Depuis des mois, la direction martèle le même message : il faut réduire les coûts. Restrictions sur les déplacements, limitation drastique des réunions en présentiel, pression constante pour faire des économies… Les salariés sont sommés de faire toujours plus avec toujours moins.

Sur le terrain, chacun constate les conséquences de cette politique : budgets réduits, organisations dégradées, conditions de travail qui se détériorent et multiplication des contraintes imposées aux équipes.

Mais manifestement, cette rigueur budgétaire ne s’applique pas à tout le monde. Cette semaine, un évènement LHH s’est tenue dans un somptueux établissement hôtelier cinq étoiles à Chantilly. Une cinquantaine de privilégiés y étaient conviés durant plusieurs jours dans un cadre particulièrement prestigieux.

Une situation qui provoque incompréhension et colère car les élus comme les salariés s’interrogent légitimement sur les motivations qui poussent l’entreprise à organiser des réunions ou des formations dans ce type d’établissement alors même que le discours tenu au quotidien est tout autre pour la grande majorité des salariés, contraints de travailler dans des conditions bien moins favorables.

Même s’il s’agissait d’une formation, cela ne rend pas la situation moins choquante, bien au contraire. À l’heure où l’on demande partout de réduire les dépenses, où les équipes doivent limiter leurs déplacements, renoncer à des temps de travail collectifs en présentiel et composer avec des moyens toujours plus restreints, comment justifier l’organisation d’un événement dans un environnement aussi luxueux ?

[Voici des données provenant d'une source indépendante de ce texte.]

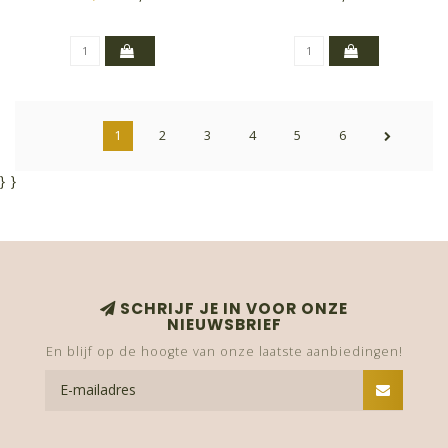
1
2
3
4
5
6
}
}
SCHRIJF JE IN VOOR ONZE
NIEUWSBRIEF
En blijf op de hoogte van onze laatste aanbiedingen!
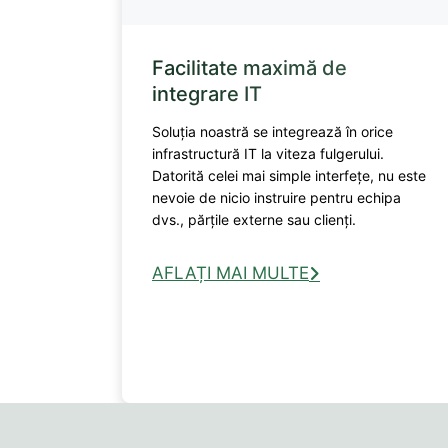
Facilitate maximă de
integrare IT
Soluția noastră se integrează în orice
infrastructură IT la viteza fulgerului.
Datorită celei mai simple interfețe, nu este
nevoie de nicio instruire pentru echipa
dvs., părțile externe sau clienți.
AFLAȚI MAI MULTE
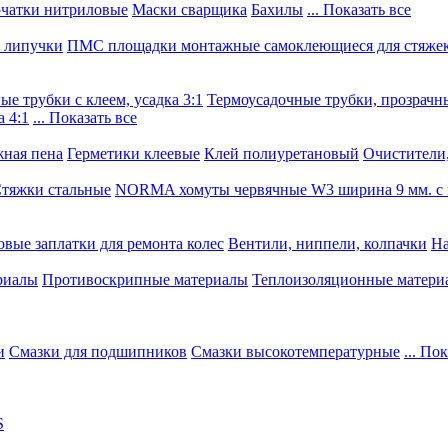
чатки нитриловые
Маски сварщика
Бахилы
... Показать все
, липучки
ПМС площадки монтажные самоклеющиеся для стяже
е трубки с клеем, усадка 3:1
Термоусадочные трубки, прозрачны
 4:1
... Показать все
ная пена
Герметики клеевые
Клей полиуретановый
Очистители,
тяжки стальные
NORMA хомуты червячные W3 ширина 9 мм. с 
овые заплатки для ремонта колес
Вентили, ниппели, колпачки
На
риалы
Противоскрипные материалы
Теплоизоляционные матери
и
Смазки для подшипников
Смазки высокотемпературные
... По
S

Comment expliquer un tel décalage entre les discours de sobriété imposés aux équipes et certaines dépenses manifestement très confortables ? Comment demander toujours plus d’efforts aux salariés tout en validant dans le même temps des événements organisés dans des lieux de grand standing ?

À force de communications contradictoires, la direction nourrit elle-même le malaise et la perte de confiance. Les salariés ont besoin de cohérence, de transparence et surtout de respect. Car lorsque l’on invoque en permanence les difficultés économiques pour justifier des restrictions, encore faut-il appliquer les mêmes règles à tous.

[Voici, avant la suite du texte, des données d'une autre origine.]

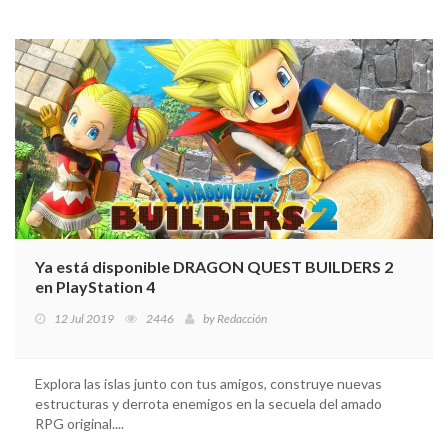
Ya está disponible DRAGON QUEST BUILDERS 2
en PlayStation 4
12 Jul 2019
2446
by
Redacción
Explora las islas junto con tus amigos, construye nuevas
estructuras y derrota enemigos en la secuela del amado
RPG original....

La CFDT Adecco refuse ce double discours. Les efforts demandés aux salariés ne peuvent pas être à géométrie variable selon les circonstances ou les publics concernés. Les salariés attendent désormais des explications claires. L’entreprise est-elle réellement dans une situation nécessitant autant d’économies ou certaines dépenses échappent-elles finalement aux règles imposées au plus grand nombre ?

La CFDT Adecco continuera de porter ces questions et de défendre une gestion plus juste, plus transparente et plus respectueuse des salariés qui, chaque jour, font fonctionner l’entreprise malgré des moyens toujours plus contraints.